• TASKS FOR THIS EXERCISE:
1. From the post on ICT teaching in UK schools below, list the Microsoft Office programs that every school must take students through in the current Key Stage Three curriculum.
2. Summarize the post on ICT teaching in UK schools in two sentences.
3. According to the post on ICT teaching in UK schools, how long are the topic blocks in the current Key Stage Three curriculum?

• TEXT TO READ:
____

Sherlock Holmes cracks another case: ‘ICT at school is boring, say children’

9 01 2012

The Guardian has offered to try and improve digital literacy in the UK, after a series of news articles stating that the quality of ICT lessons in UK schools is not good enough. I argue it is not the quality of the lessons, but the quality of the material taught, and the total inflexibility of the British curriculum, particularly in secondary schools, that is not good enough.

The thrust of  previous articles has seen a chubby finger pointed accusingly at the fact that we need to teach more programming skills (see Programming should take pride of place in our schools).

I don’t agree. Saying we need to teach 11 year olds programming skills is like saying we need to teach 11 year old English students how to write a novel, or 11 year old scientists about Higgs-Bosom. We don’t. We give them the building blocks of that potential for future use. We teach them about sentence and paragraph structure, about rules of physics and life cycles, and computer fluency.

Programming, in its raw form, should be available for those with the aptitude and interest at 16 to study further, and in my opinion, is for the realms of the university student to become an ace coder. In the most part, those who excel at programming in secondary schools would be teaching their teachers, its something 14 years ‘get in to’ in their bedrooms using the Internet as their resource and playground, not through tapping out a few lines in the classroom next to twenty-four others who really don’t care.

The UK national curriculum for ICT is so archaic, so mind-numbingly boring (and easy) that its no wonder there are complaints about the subject. Here are five points to improve digital literacy in UK schools.

1) Improve the curriculum at Key Stage Three

The current curriculum at Key Stage three takes students in 6 week topic blocks through the tedious humdrum of the Microsoft Office package. Sure, some  schools may allow teachers to use things like Prezi and Scratch, but all must plough through Word, Powerpoint, Excel, Access and Publisher. Powerpoint is a useful tool throughout a child’s educational career (or one of its alternatives).

Excel and Access however – they can wait. We should be using KS3 to engage children with technology through ICT and all their other subjects. Video production and editing, audio production and editing, using smartphones and tablets (like they do in real life outside the classroom), digital storytelling, blogging and connecting with classes around the country and the world, digital photography and editing, graphic design, web design, flash and digital citizenship.

2) A Foundation course in essential skills

At the start of secondary school all students can start with a term long foundation course in essential computer skills for learning. That would include a proficiency check in Word and Powerpoint, a study skills course. In doing this, all other Year 7 teachers will know that by the end of term one, all their students should be able to create, save and edit documents and presentations. They should be able to use email to send and receive, download and upload files. They should be able to format a document with name, title, date.

2)  Improve GCSE ICT 

Current GCSE ICT is a very poor course. And I’ve seen kids, even in my short stint teaching it in the UK, struggle with it. And its not because they can’t do it. It’s because their minds are closed after years of the same boring rubbish in their ICT classrooms. All they see when they enter that room full of computers is a long, dull lesson looking at a page of word processing. Revamp the GCSEs. Bring in alternative methods of publishing work. Take out all the MS Office nonsense from KS3 and bring it in here. With an interesting, engaging Key Stage three period, students are more likely to show an interest when undertaking their GCSE studies in ICT, and slightly older students are more likely to be engaged in less interesting things like spreadsheets and databases.

____

• GIVEN DATA:
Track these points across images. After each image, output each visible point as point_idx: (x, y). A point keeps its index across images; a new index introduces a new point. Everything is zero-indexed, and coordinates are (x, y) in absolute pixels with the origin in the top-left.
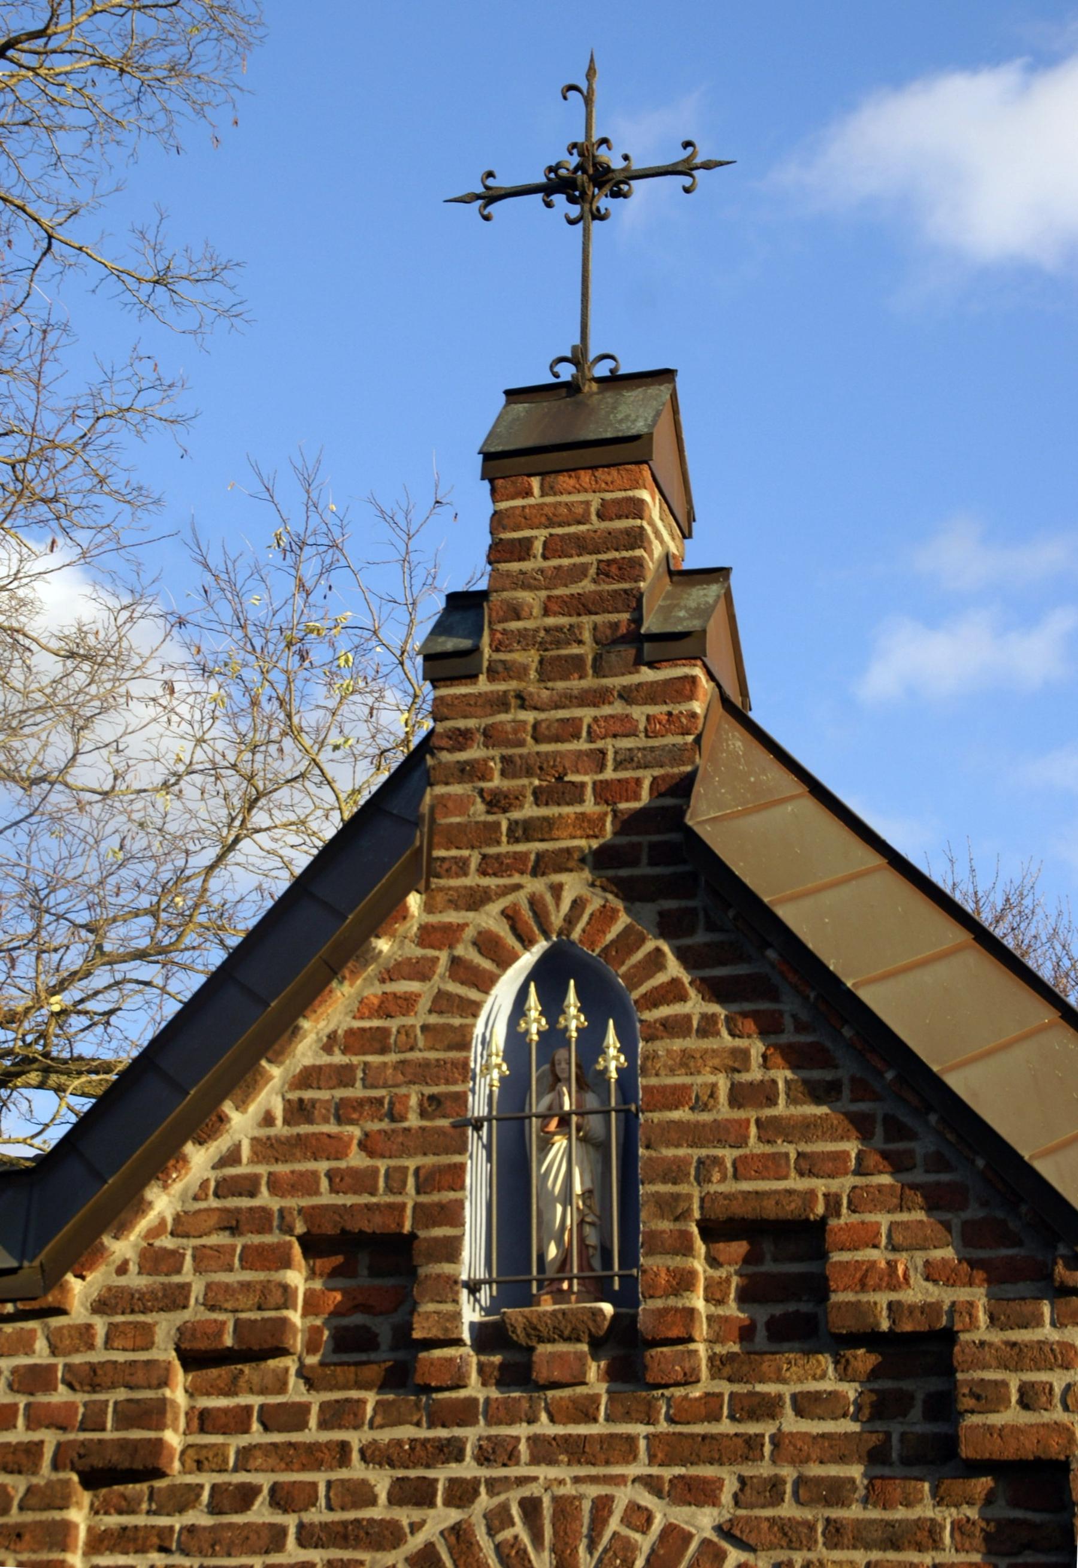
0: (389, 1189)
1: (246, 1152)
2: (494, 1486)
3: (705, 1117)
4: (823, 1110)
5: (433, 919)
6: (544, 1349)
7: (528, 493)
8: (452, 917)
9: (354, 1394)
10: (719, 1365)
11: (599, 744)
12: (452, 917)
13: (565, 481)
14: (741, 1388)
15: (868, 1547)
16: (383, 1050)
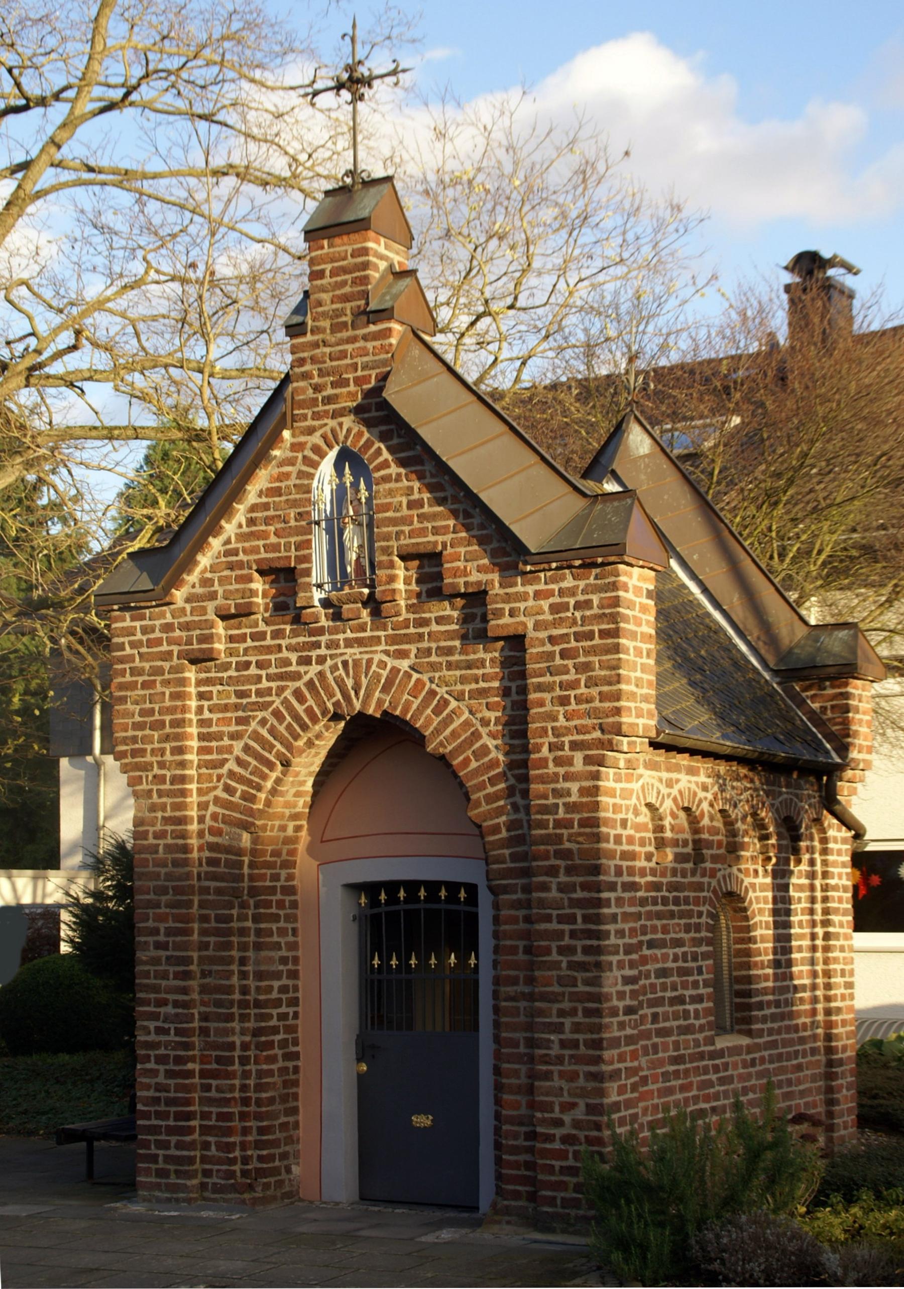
0: (285, 550)
1: (233, 539)
2: (332, 657)
3: (398, 515)
4: (441, 509)
5: (295, 440)
6: (345, 607)
7: (322, 248)
8: (302, 439)
9: (282, 627)
10: (409, 608)
11: (355, 360)
12: (302, 439)
13: (337, 241)
14: (417, 616)
15: (461, 669)
16: (280, 495)
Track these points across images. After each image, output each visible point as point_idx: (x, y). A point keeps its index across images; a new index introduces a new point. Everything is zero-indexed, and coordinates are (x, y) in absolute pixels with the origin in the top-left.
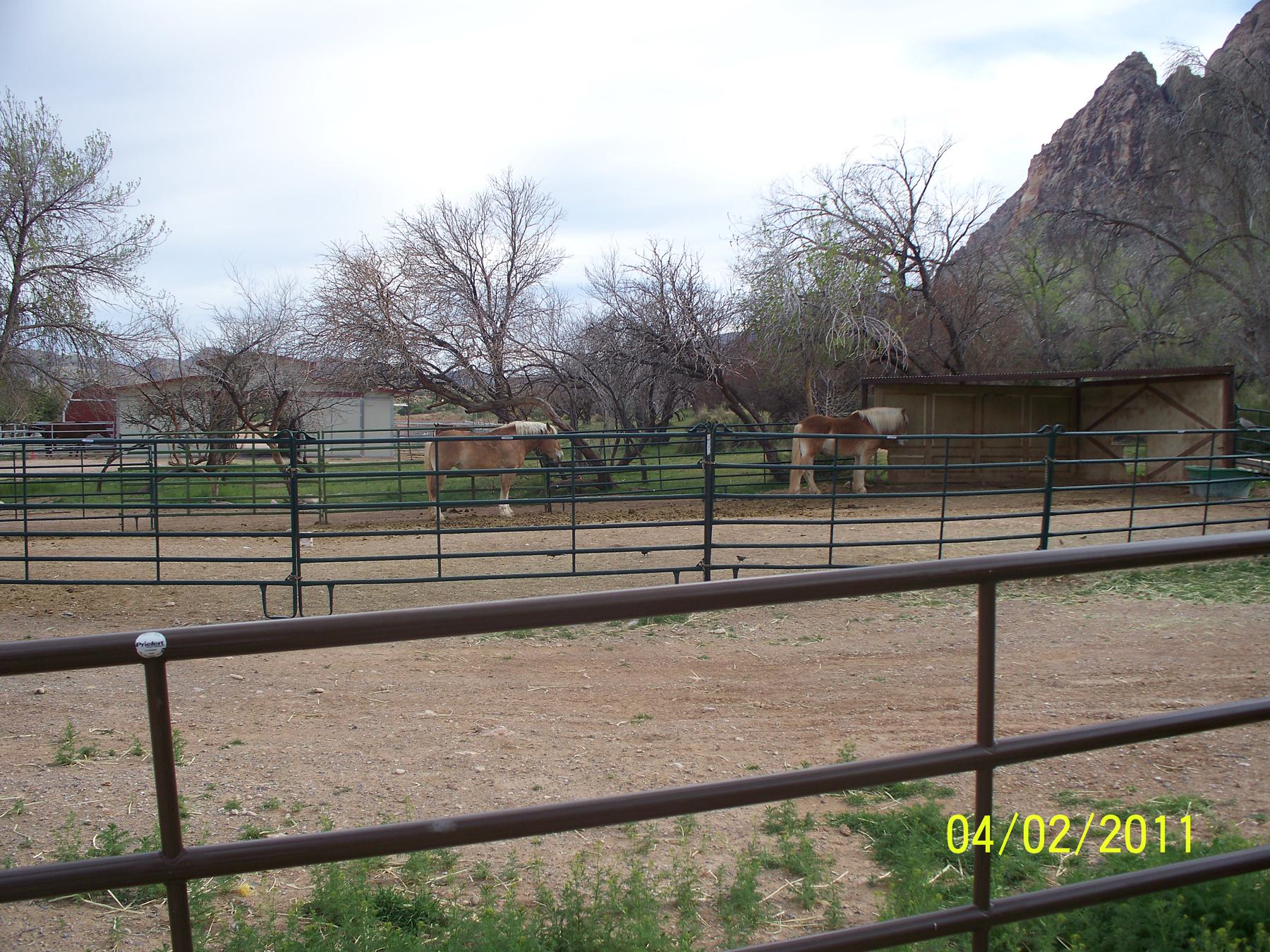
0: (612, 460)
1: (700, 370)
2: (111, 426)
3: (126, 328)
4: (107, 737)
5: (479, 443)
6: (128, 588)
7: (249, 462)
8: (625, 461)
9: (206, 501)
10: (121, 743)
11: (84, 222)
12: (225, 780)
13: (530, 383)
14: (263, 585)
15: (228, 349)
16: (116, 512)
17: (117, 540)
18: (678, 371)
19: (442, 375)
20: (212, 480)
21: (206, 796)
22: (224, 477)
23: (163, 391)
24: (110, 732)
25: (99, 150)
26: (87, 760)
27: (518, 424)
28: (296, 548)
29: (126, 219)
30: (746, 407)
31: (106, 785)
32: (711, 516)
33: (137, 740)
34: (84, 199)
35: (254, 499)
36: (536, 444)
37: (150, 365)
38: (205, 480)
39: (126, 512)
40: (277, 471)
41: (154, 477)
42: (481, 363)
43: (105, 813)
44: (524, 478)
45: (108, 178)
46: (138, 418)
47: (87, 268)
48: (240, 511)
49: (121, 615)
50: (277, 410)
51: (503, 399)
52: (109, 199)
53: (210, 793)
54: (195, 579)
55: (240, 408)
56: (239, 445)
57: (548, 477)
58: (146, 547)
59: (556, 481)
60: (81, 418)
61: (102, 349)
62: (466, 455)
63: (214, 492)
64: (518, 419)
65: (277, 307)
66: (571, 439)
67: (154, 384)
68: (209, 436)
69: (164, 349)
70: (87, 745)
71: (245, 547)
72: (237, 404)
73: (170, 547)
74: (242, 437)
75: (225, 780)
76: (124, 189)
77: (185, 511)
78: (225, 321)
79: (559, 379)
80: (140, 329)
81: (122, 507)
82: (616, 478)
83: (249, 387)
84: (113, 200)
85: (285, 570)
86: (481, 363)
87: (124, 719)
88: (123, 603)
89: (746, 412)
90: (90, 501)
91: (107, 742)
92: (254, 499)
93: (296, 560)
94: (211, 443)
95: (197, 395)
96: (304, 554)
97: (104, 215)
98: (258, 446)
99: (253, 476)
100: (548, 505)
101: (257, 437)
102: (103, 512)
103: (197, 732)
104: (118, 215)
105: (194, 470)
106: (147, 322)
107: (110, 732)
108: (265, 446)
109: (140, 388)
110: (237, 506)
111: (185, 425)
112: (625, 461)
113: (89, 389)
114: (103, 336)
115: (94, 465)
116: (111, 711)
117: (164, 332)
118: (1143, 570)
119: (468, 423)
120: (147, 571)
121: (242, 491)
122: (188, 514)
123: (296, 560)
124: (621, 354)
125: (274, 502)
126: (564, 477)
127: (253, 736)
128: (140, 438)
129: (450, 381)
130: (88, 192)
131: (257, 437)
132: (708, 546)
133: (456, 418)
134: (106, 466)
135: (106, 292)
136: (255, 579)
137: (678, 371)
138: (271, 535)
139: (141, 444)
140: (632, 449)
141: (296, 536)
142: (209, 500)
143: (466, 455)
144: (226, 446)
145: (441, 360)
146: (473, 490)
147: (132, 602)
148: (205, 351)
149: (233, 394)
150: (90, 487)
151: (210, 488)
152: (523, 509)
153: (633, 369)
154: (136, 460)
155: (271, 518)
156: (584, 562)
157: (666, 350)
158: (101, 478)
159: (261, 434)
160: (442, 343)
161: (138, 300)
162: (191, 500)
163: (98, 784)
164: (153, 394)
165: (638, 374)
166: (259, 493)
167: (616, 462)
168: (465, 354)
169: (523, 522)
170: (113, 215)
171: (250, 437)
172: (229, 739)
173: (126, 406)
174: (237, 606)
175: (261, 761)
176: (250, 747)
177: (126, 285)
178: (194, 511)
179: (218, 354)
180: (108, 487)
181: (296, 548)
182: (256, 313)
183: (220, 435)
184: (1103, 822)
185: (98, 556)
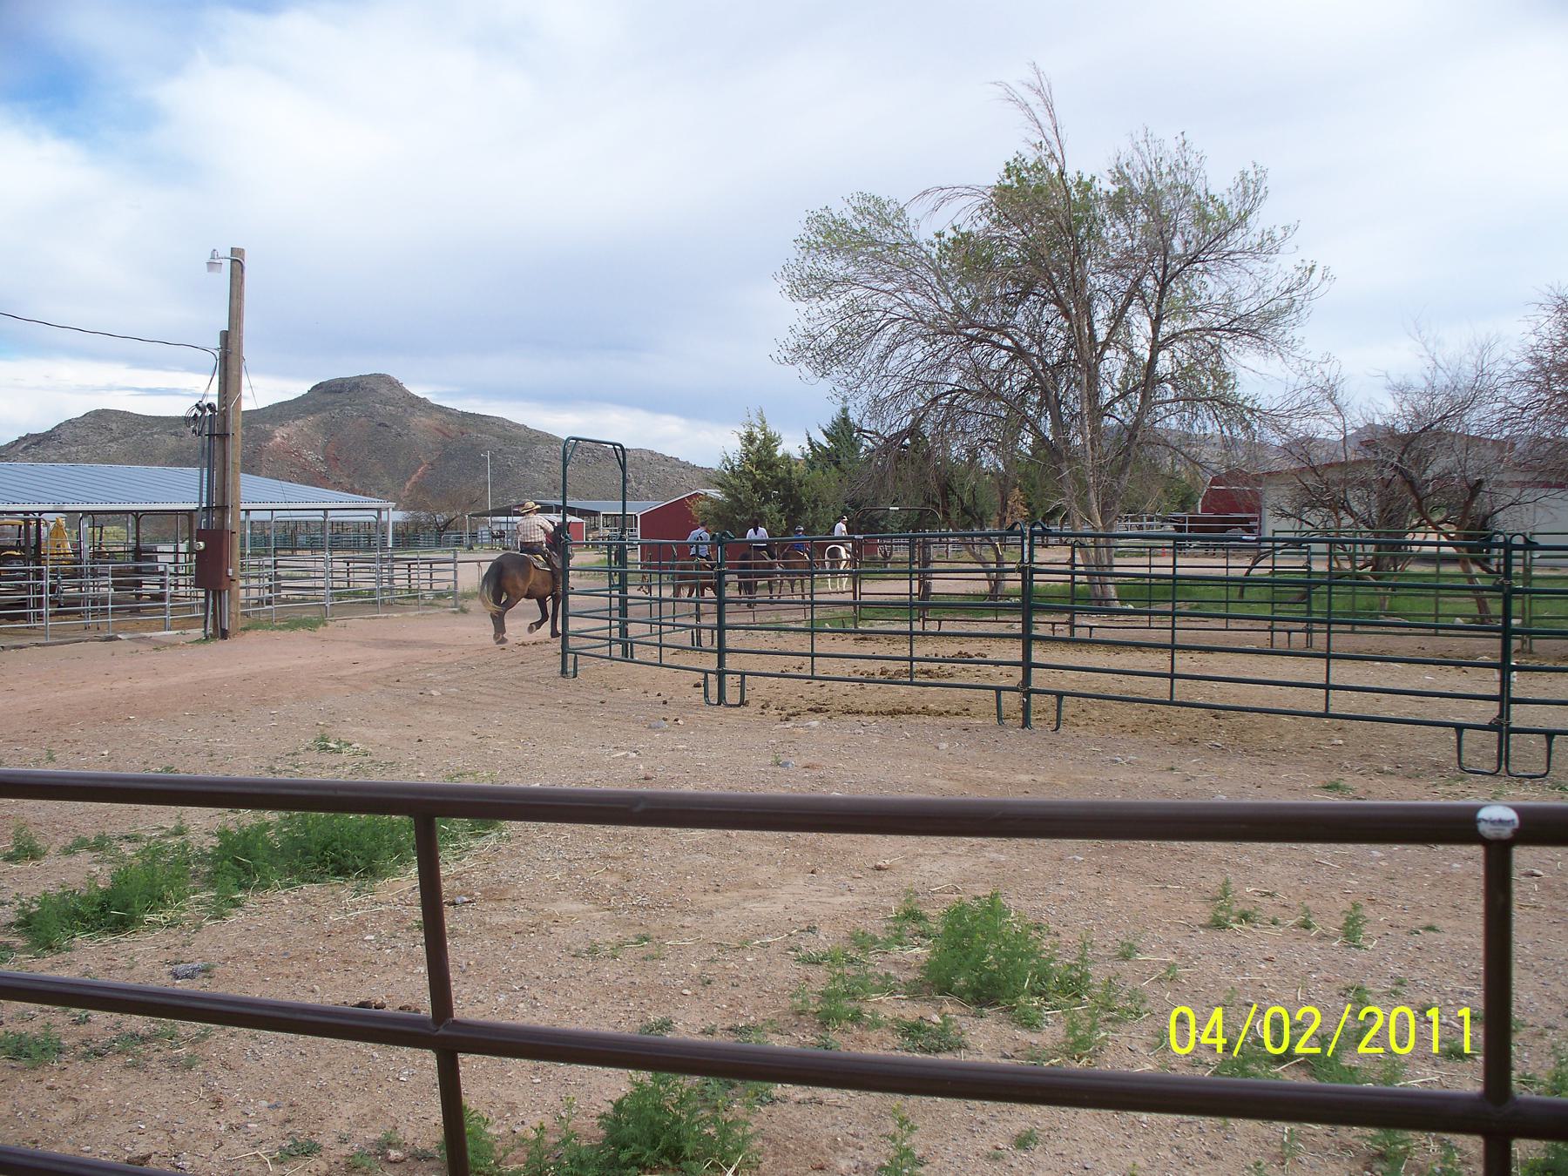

____

• THE RESULTS:
1. Word, Powerpoint, Excel, Access, Publisher

2. The post argues that the weakness of ICT in UK schools lies not in the quality of the lessons but in the material taught and the inflexible curriculum, and it rejects the idea that 11-year-olds need to be taught programming skills. It proposes replacing the Microsoft Office-centered Key Stage Three curriculum with engaging work such as video and audio production, blogging and web design, opening secondary school with a foundation course in essential computer skills, and revamping GCSE ICT.

3. Six weeks.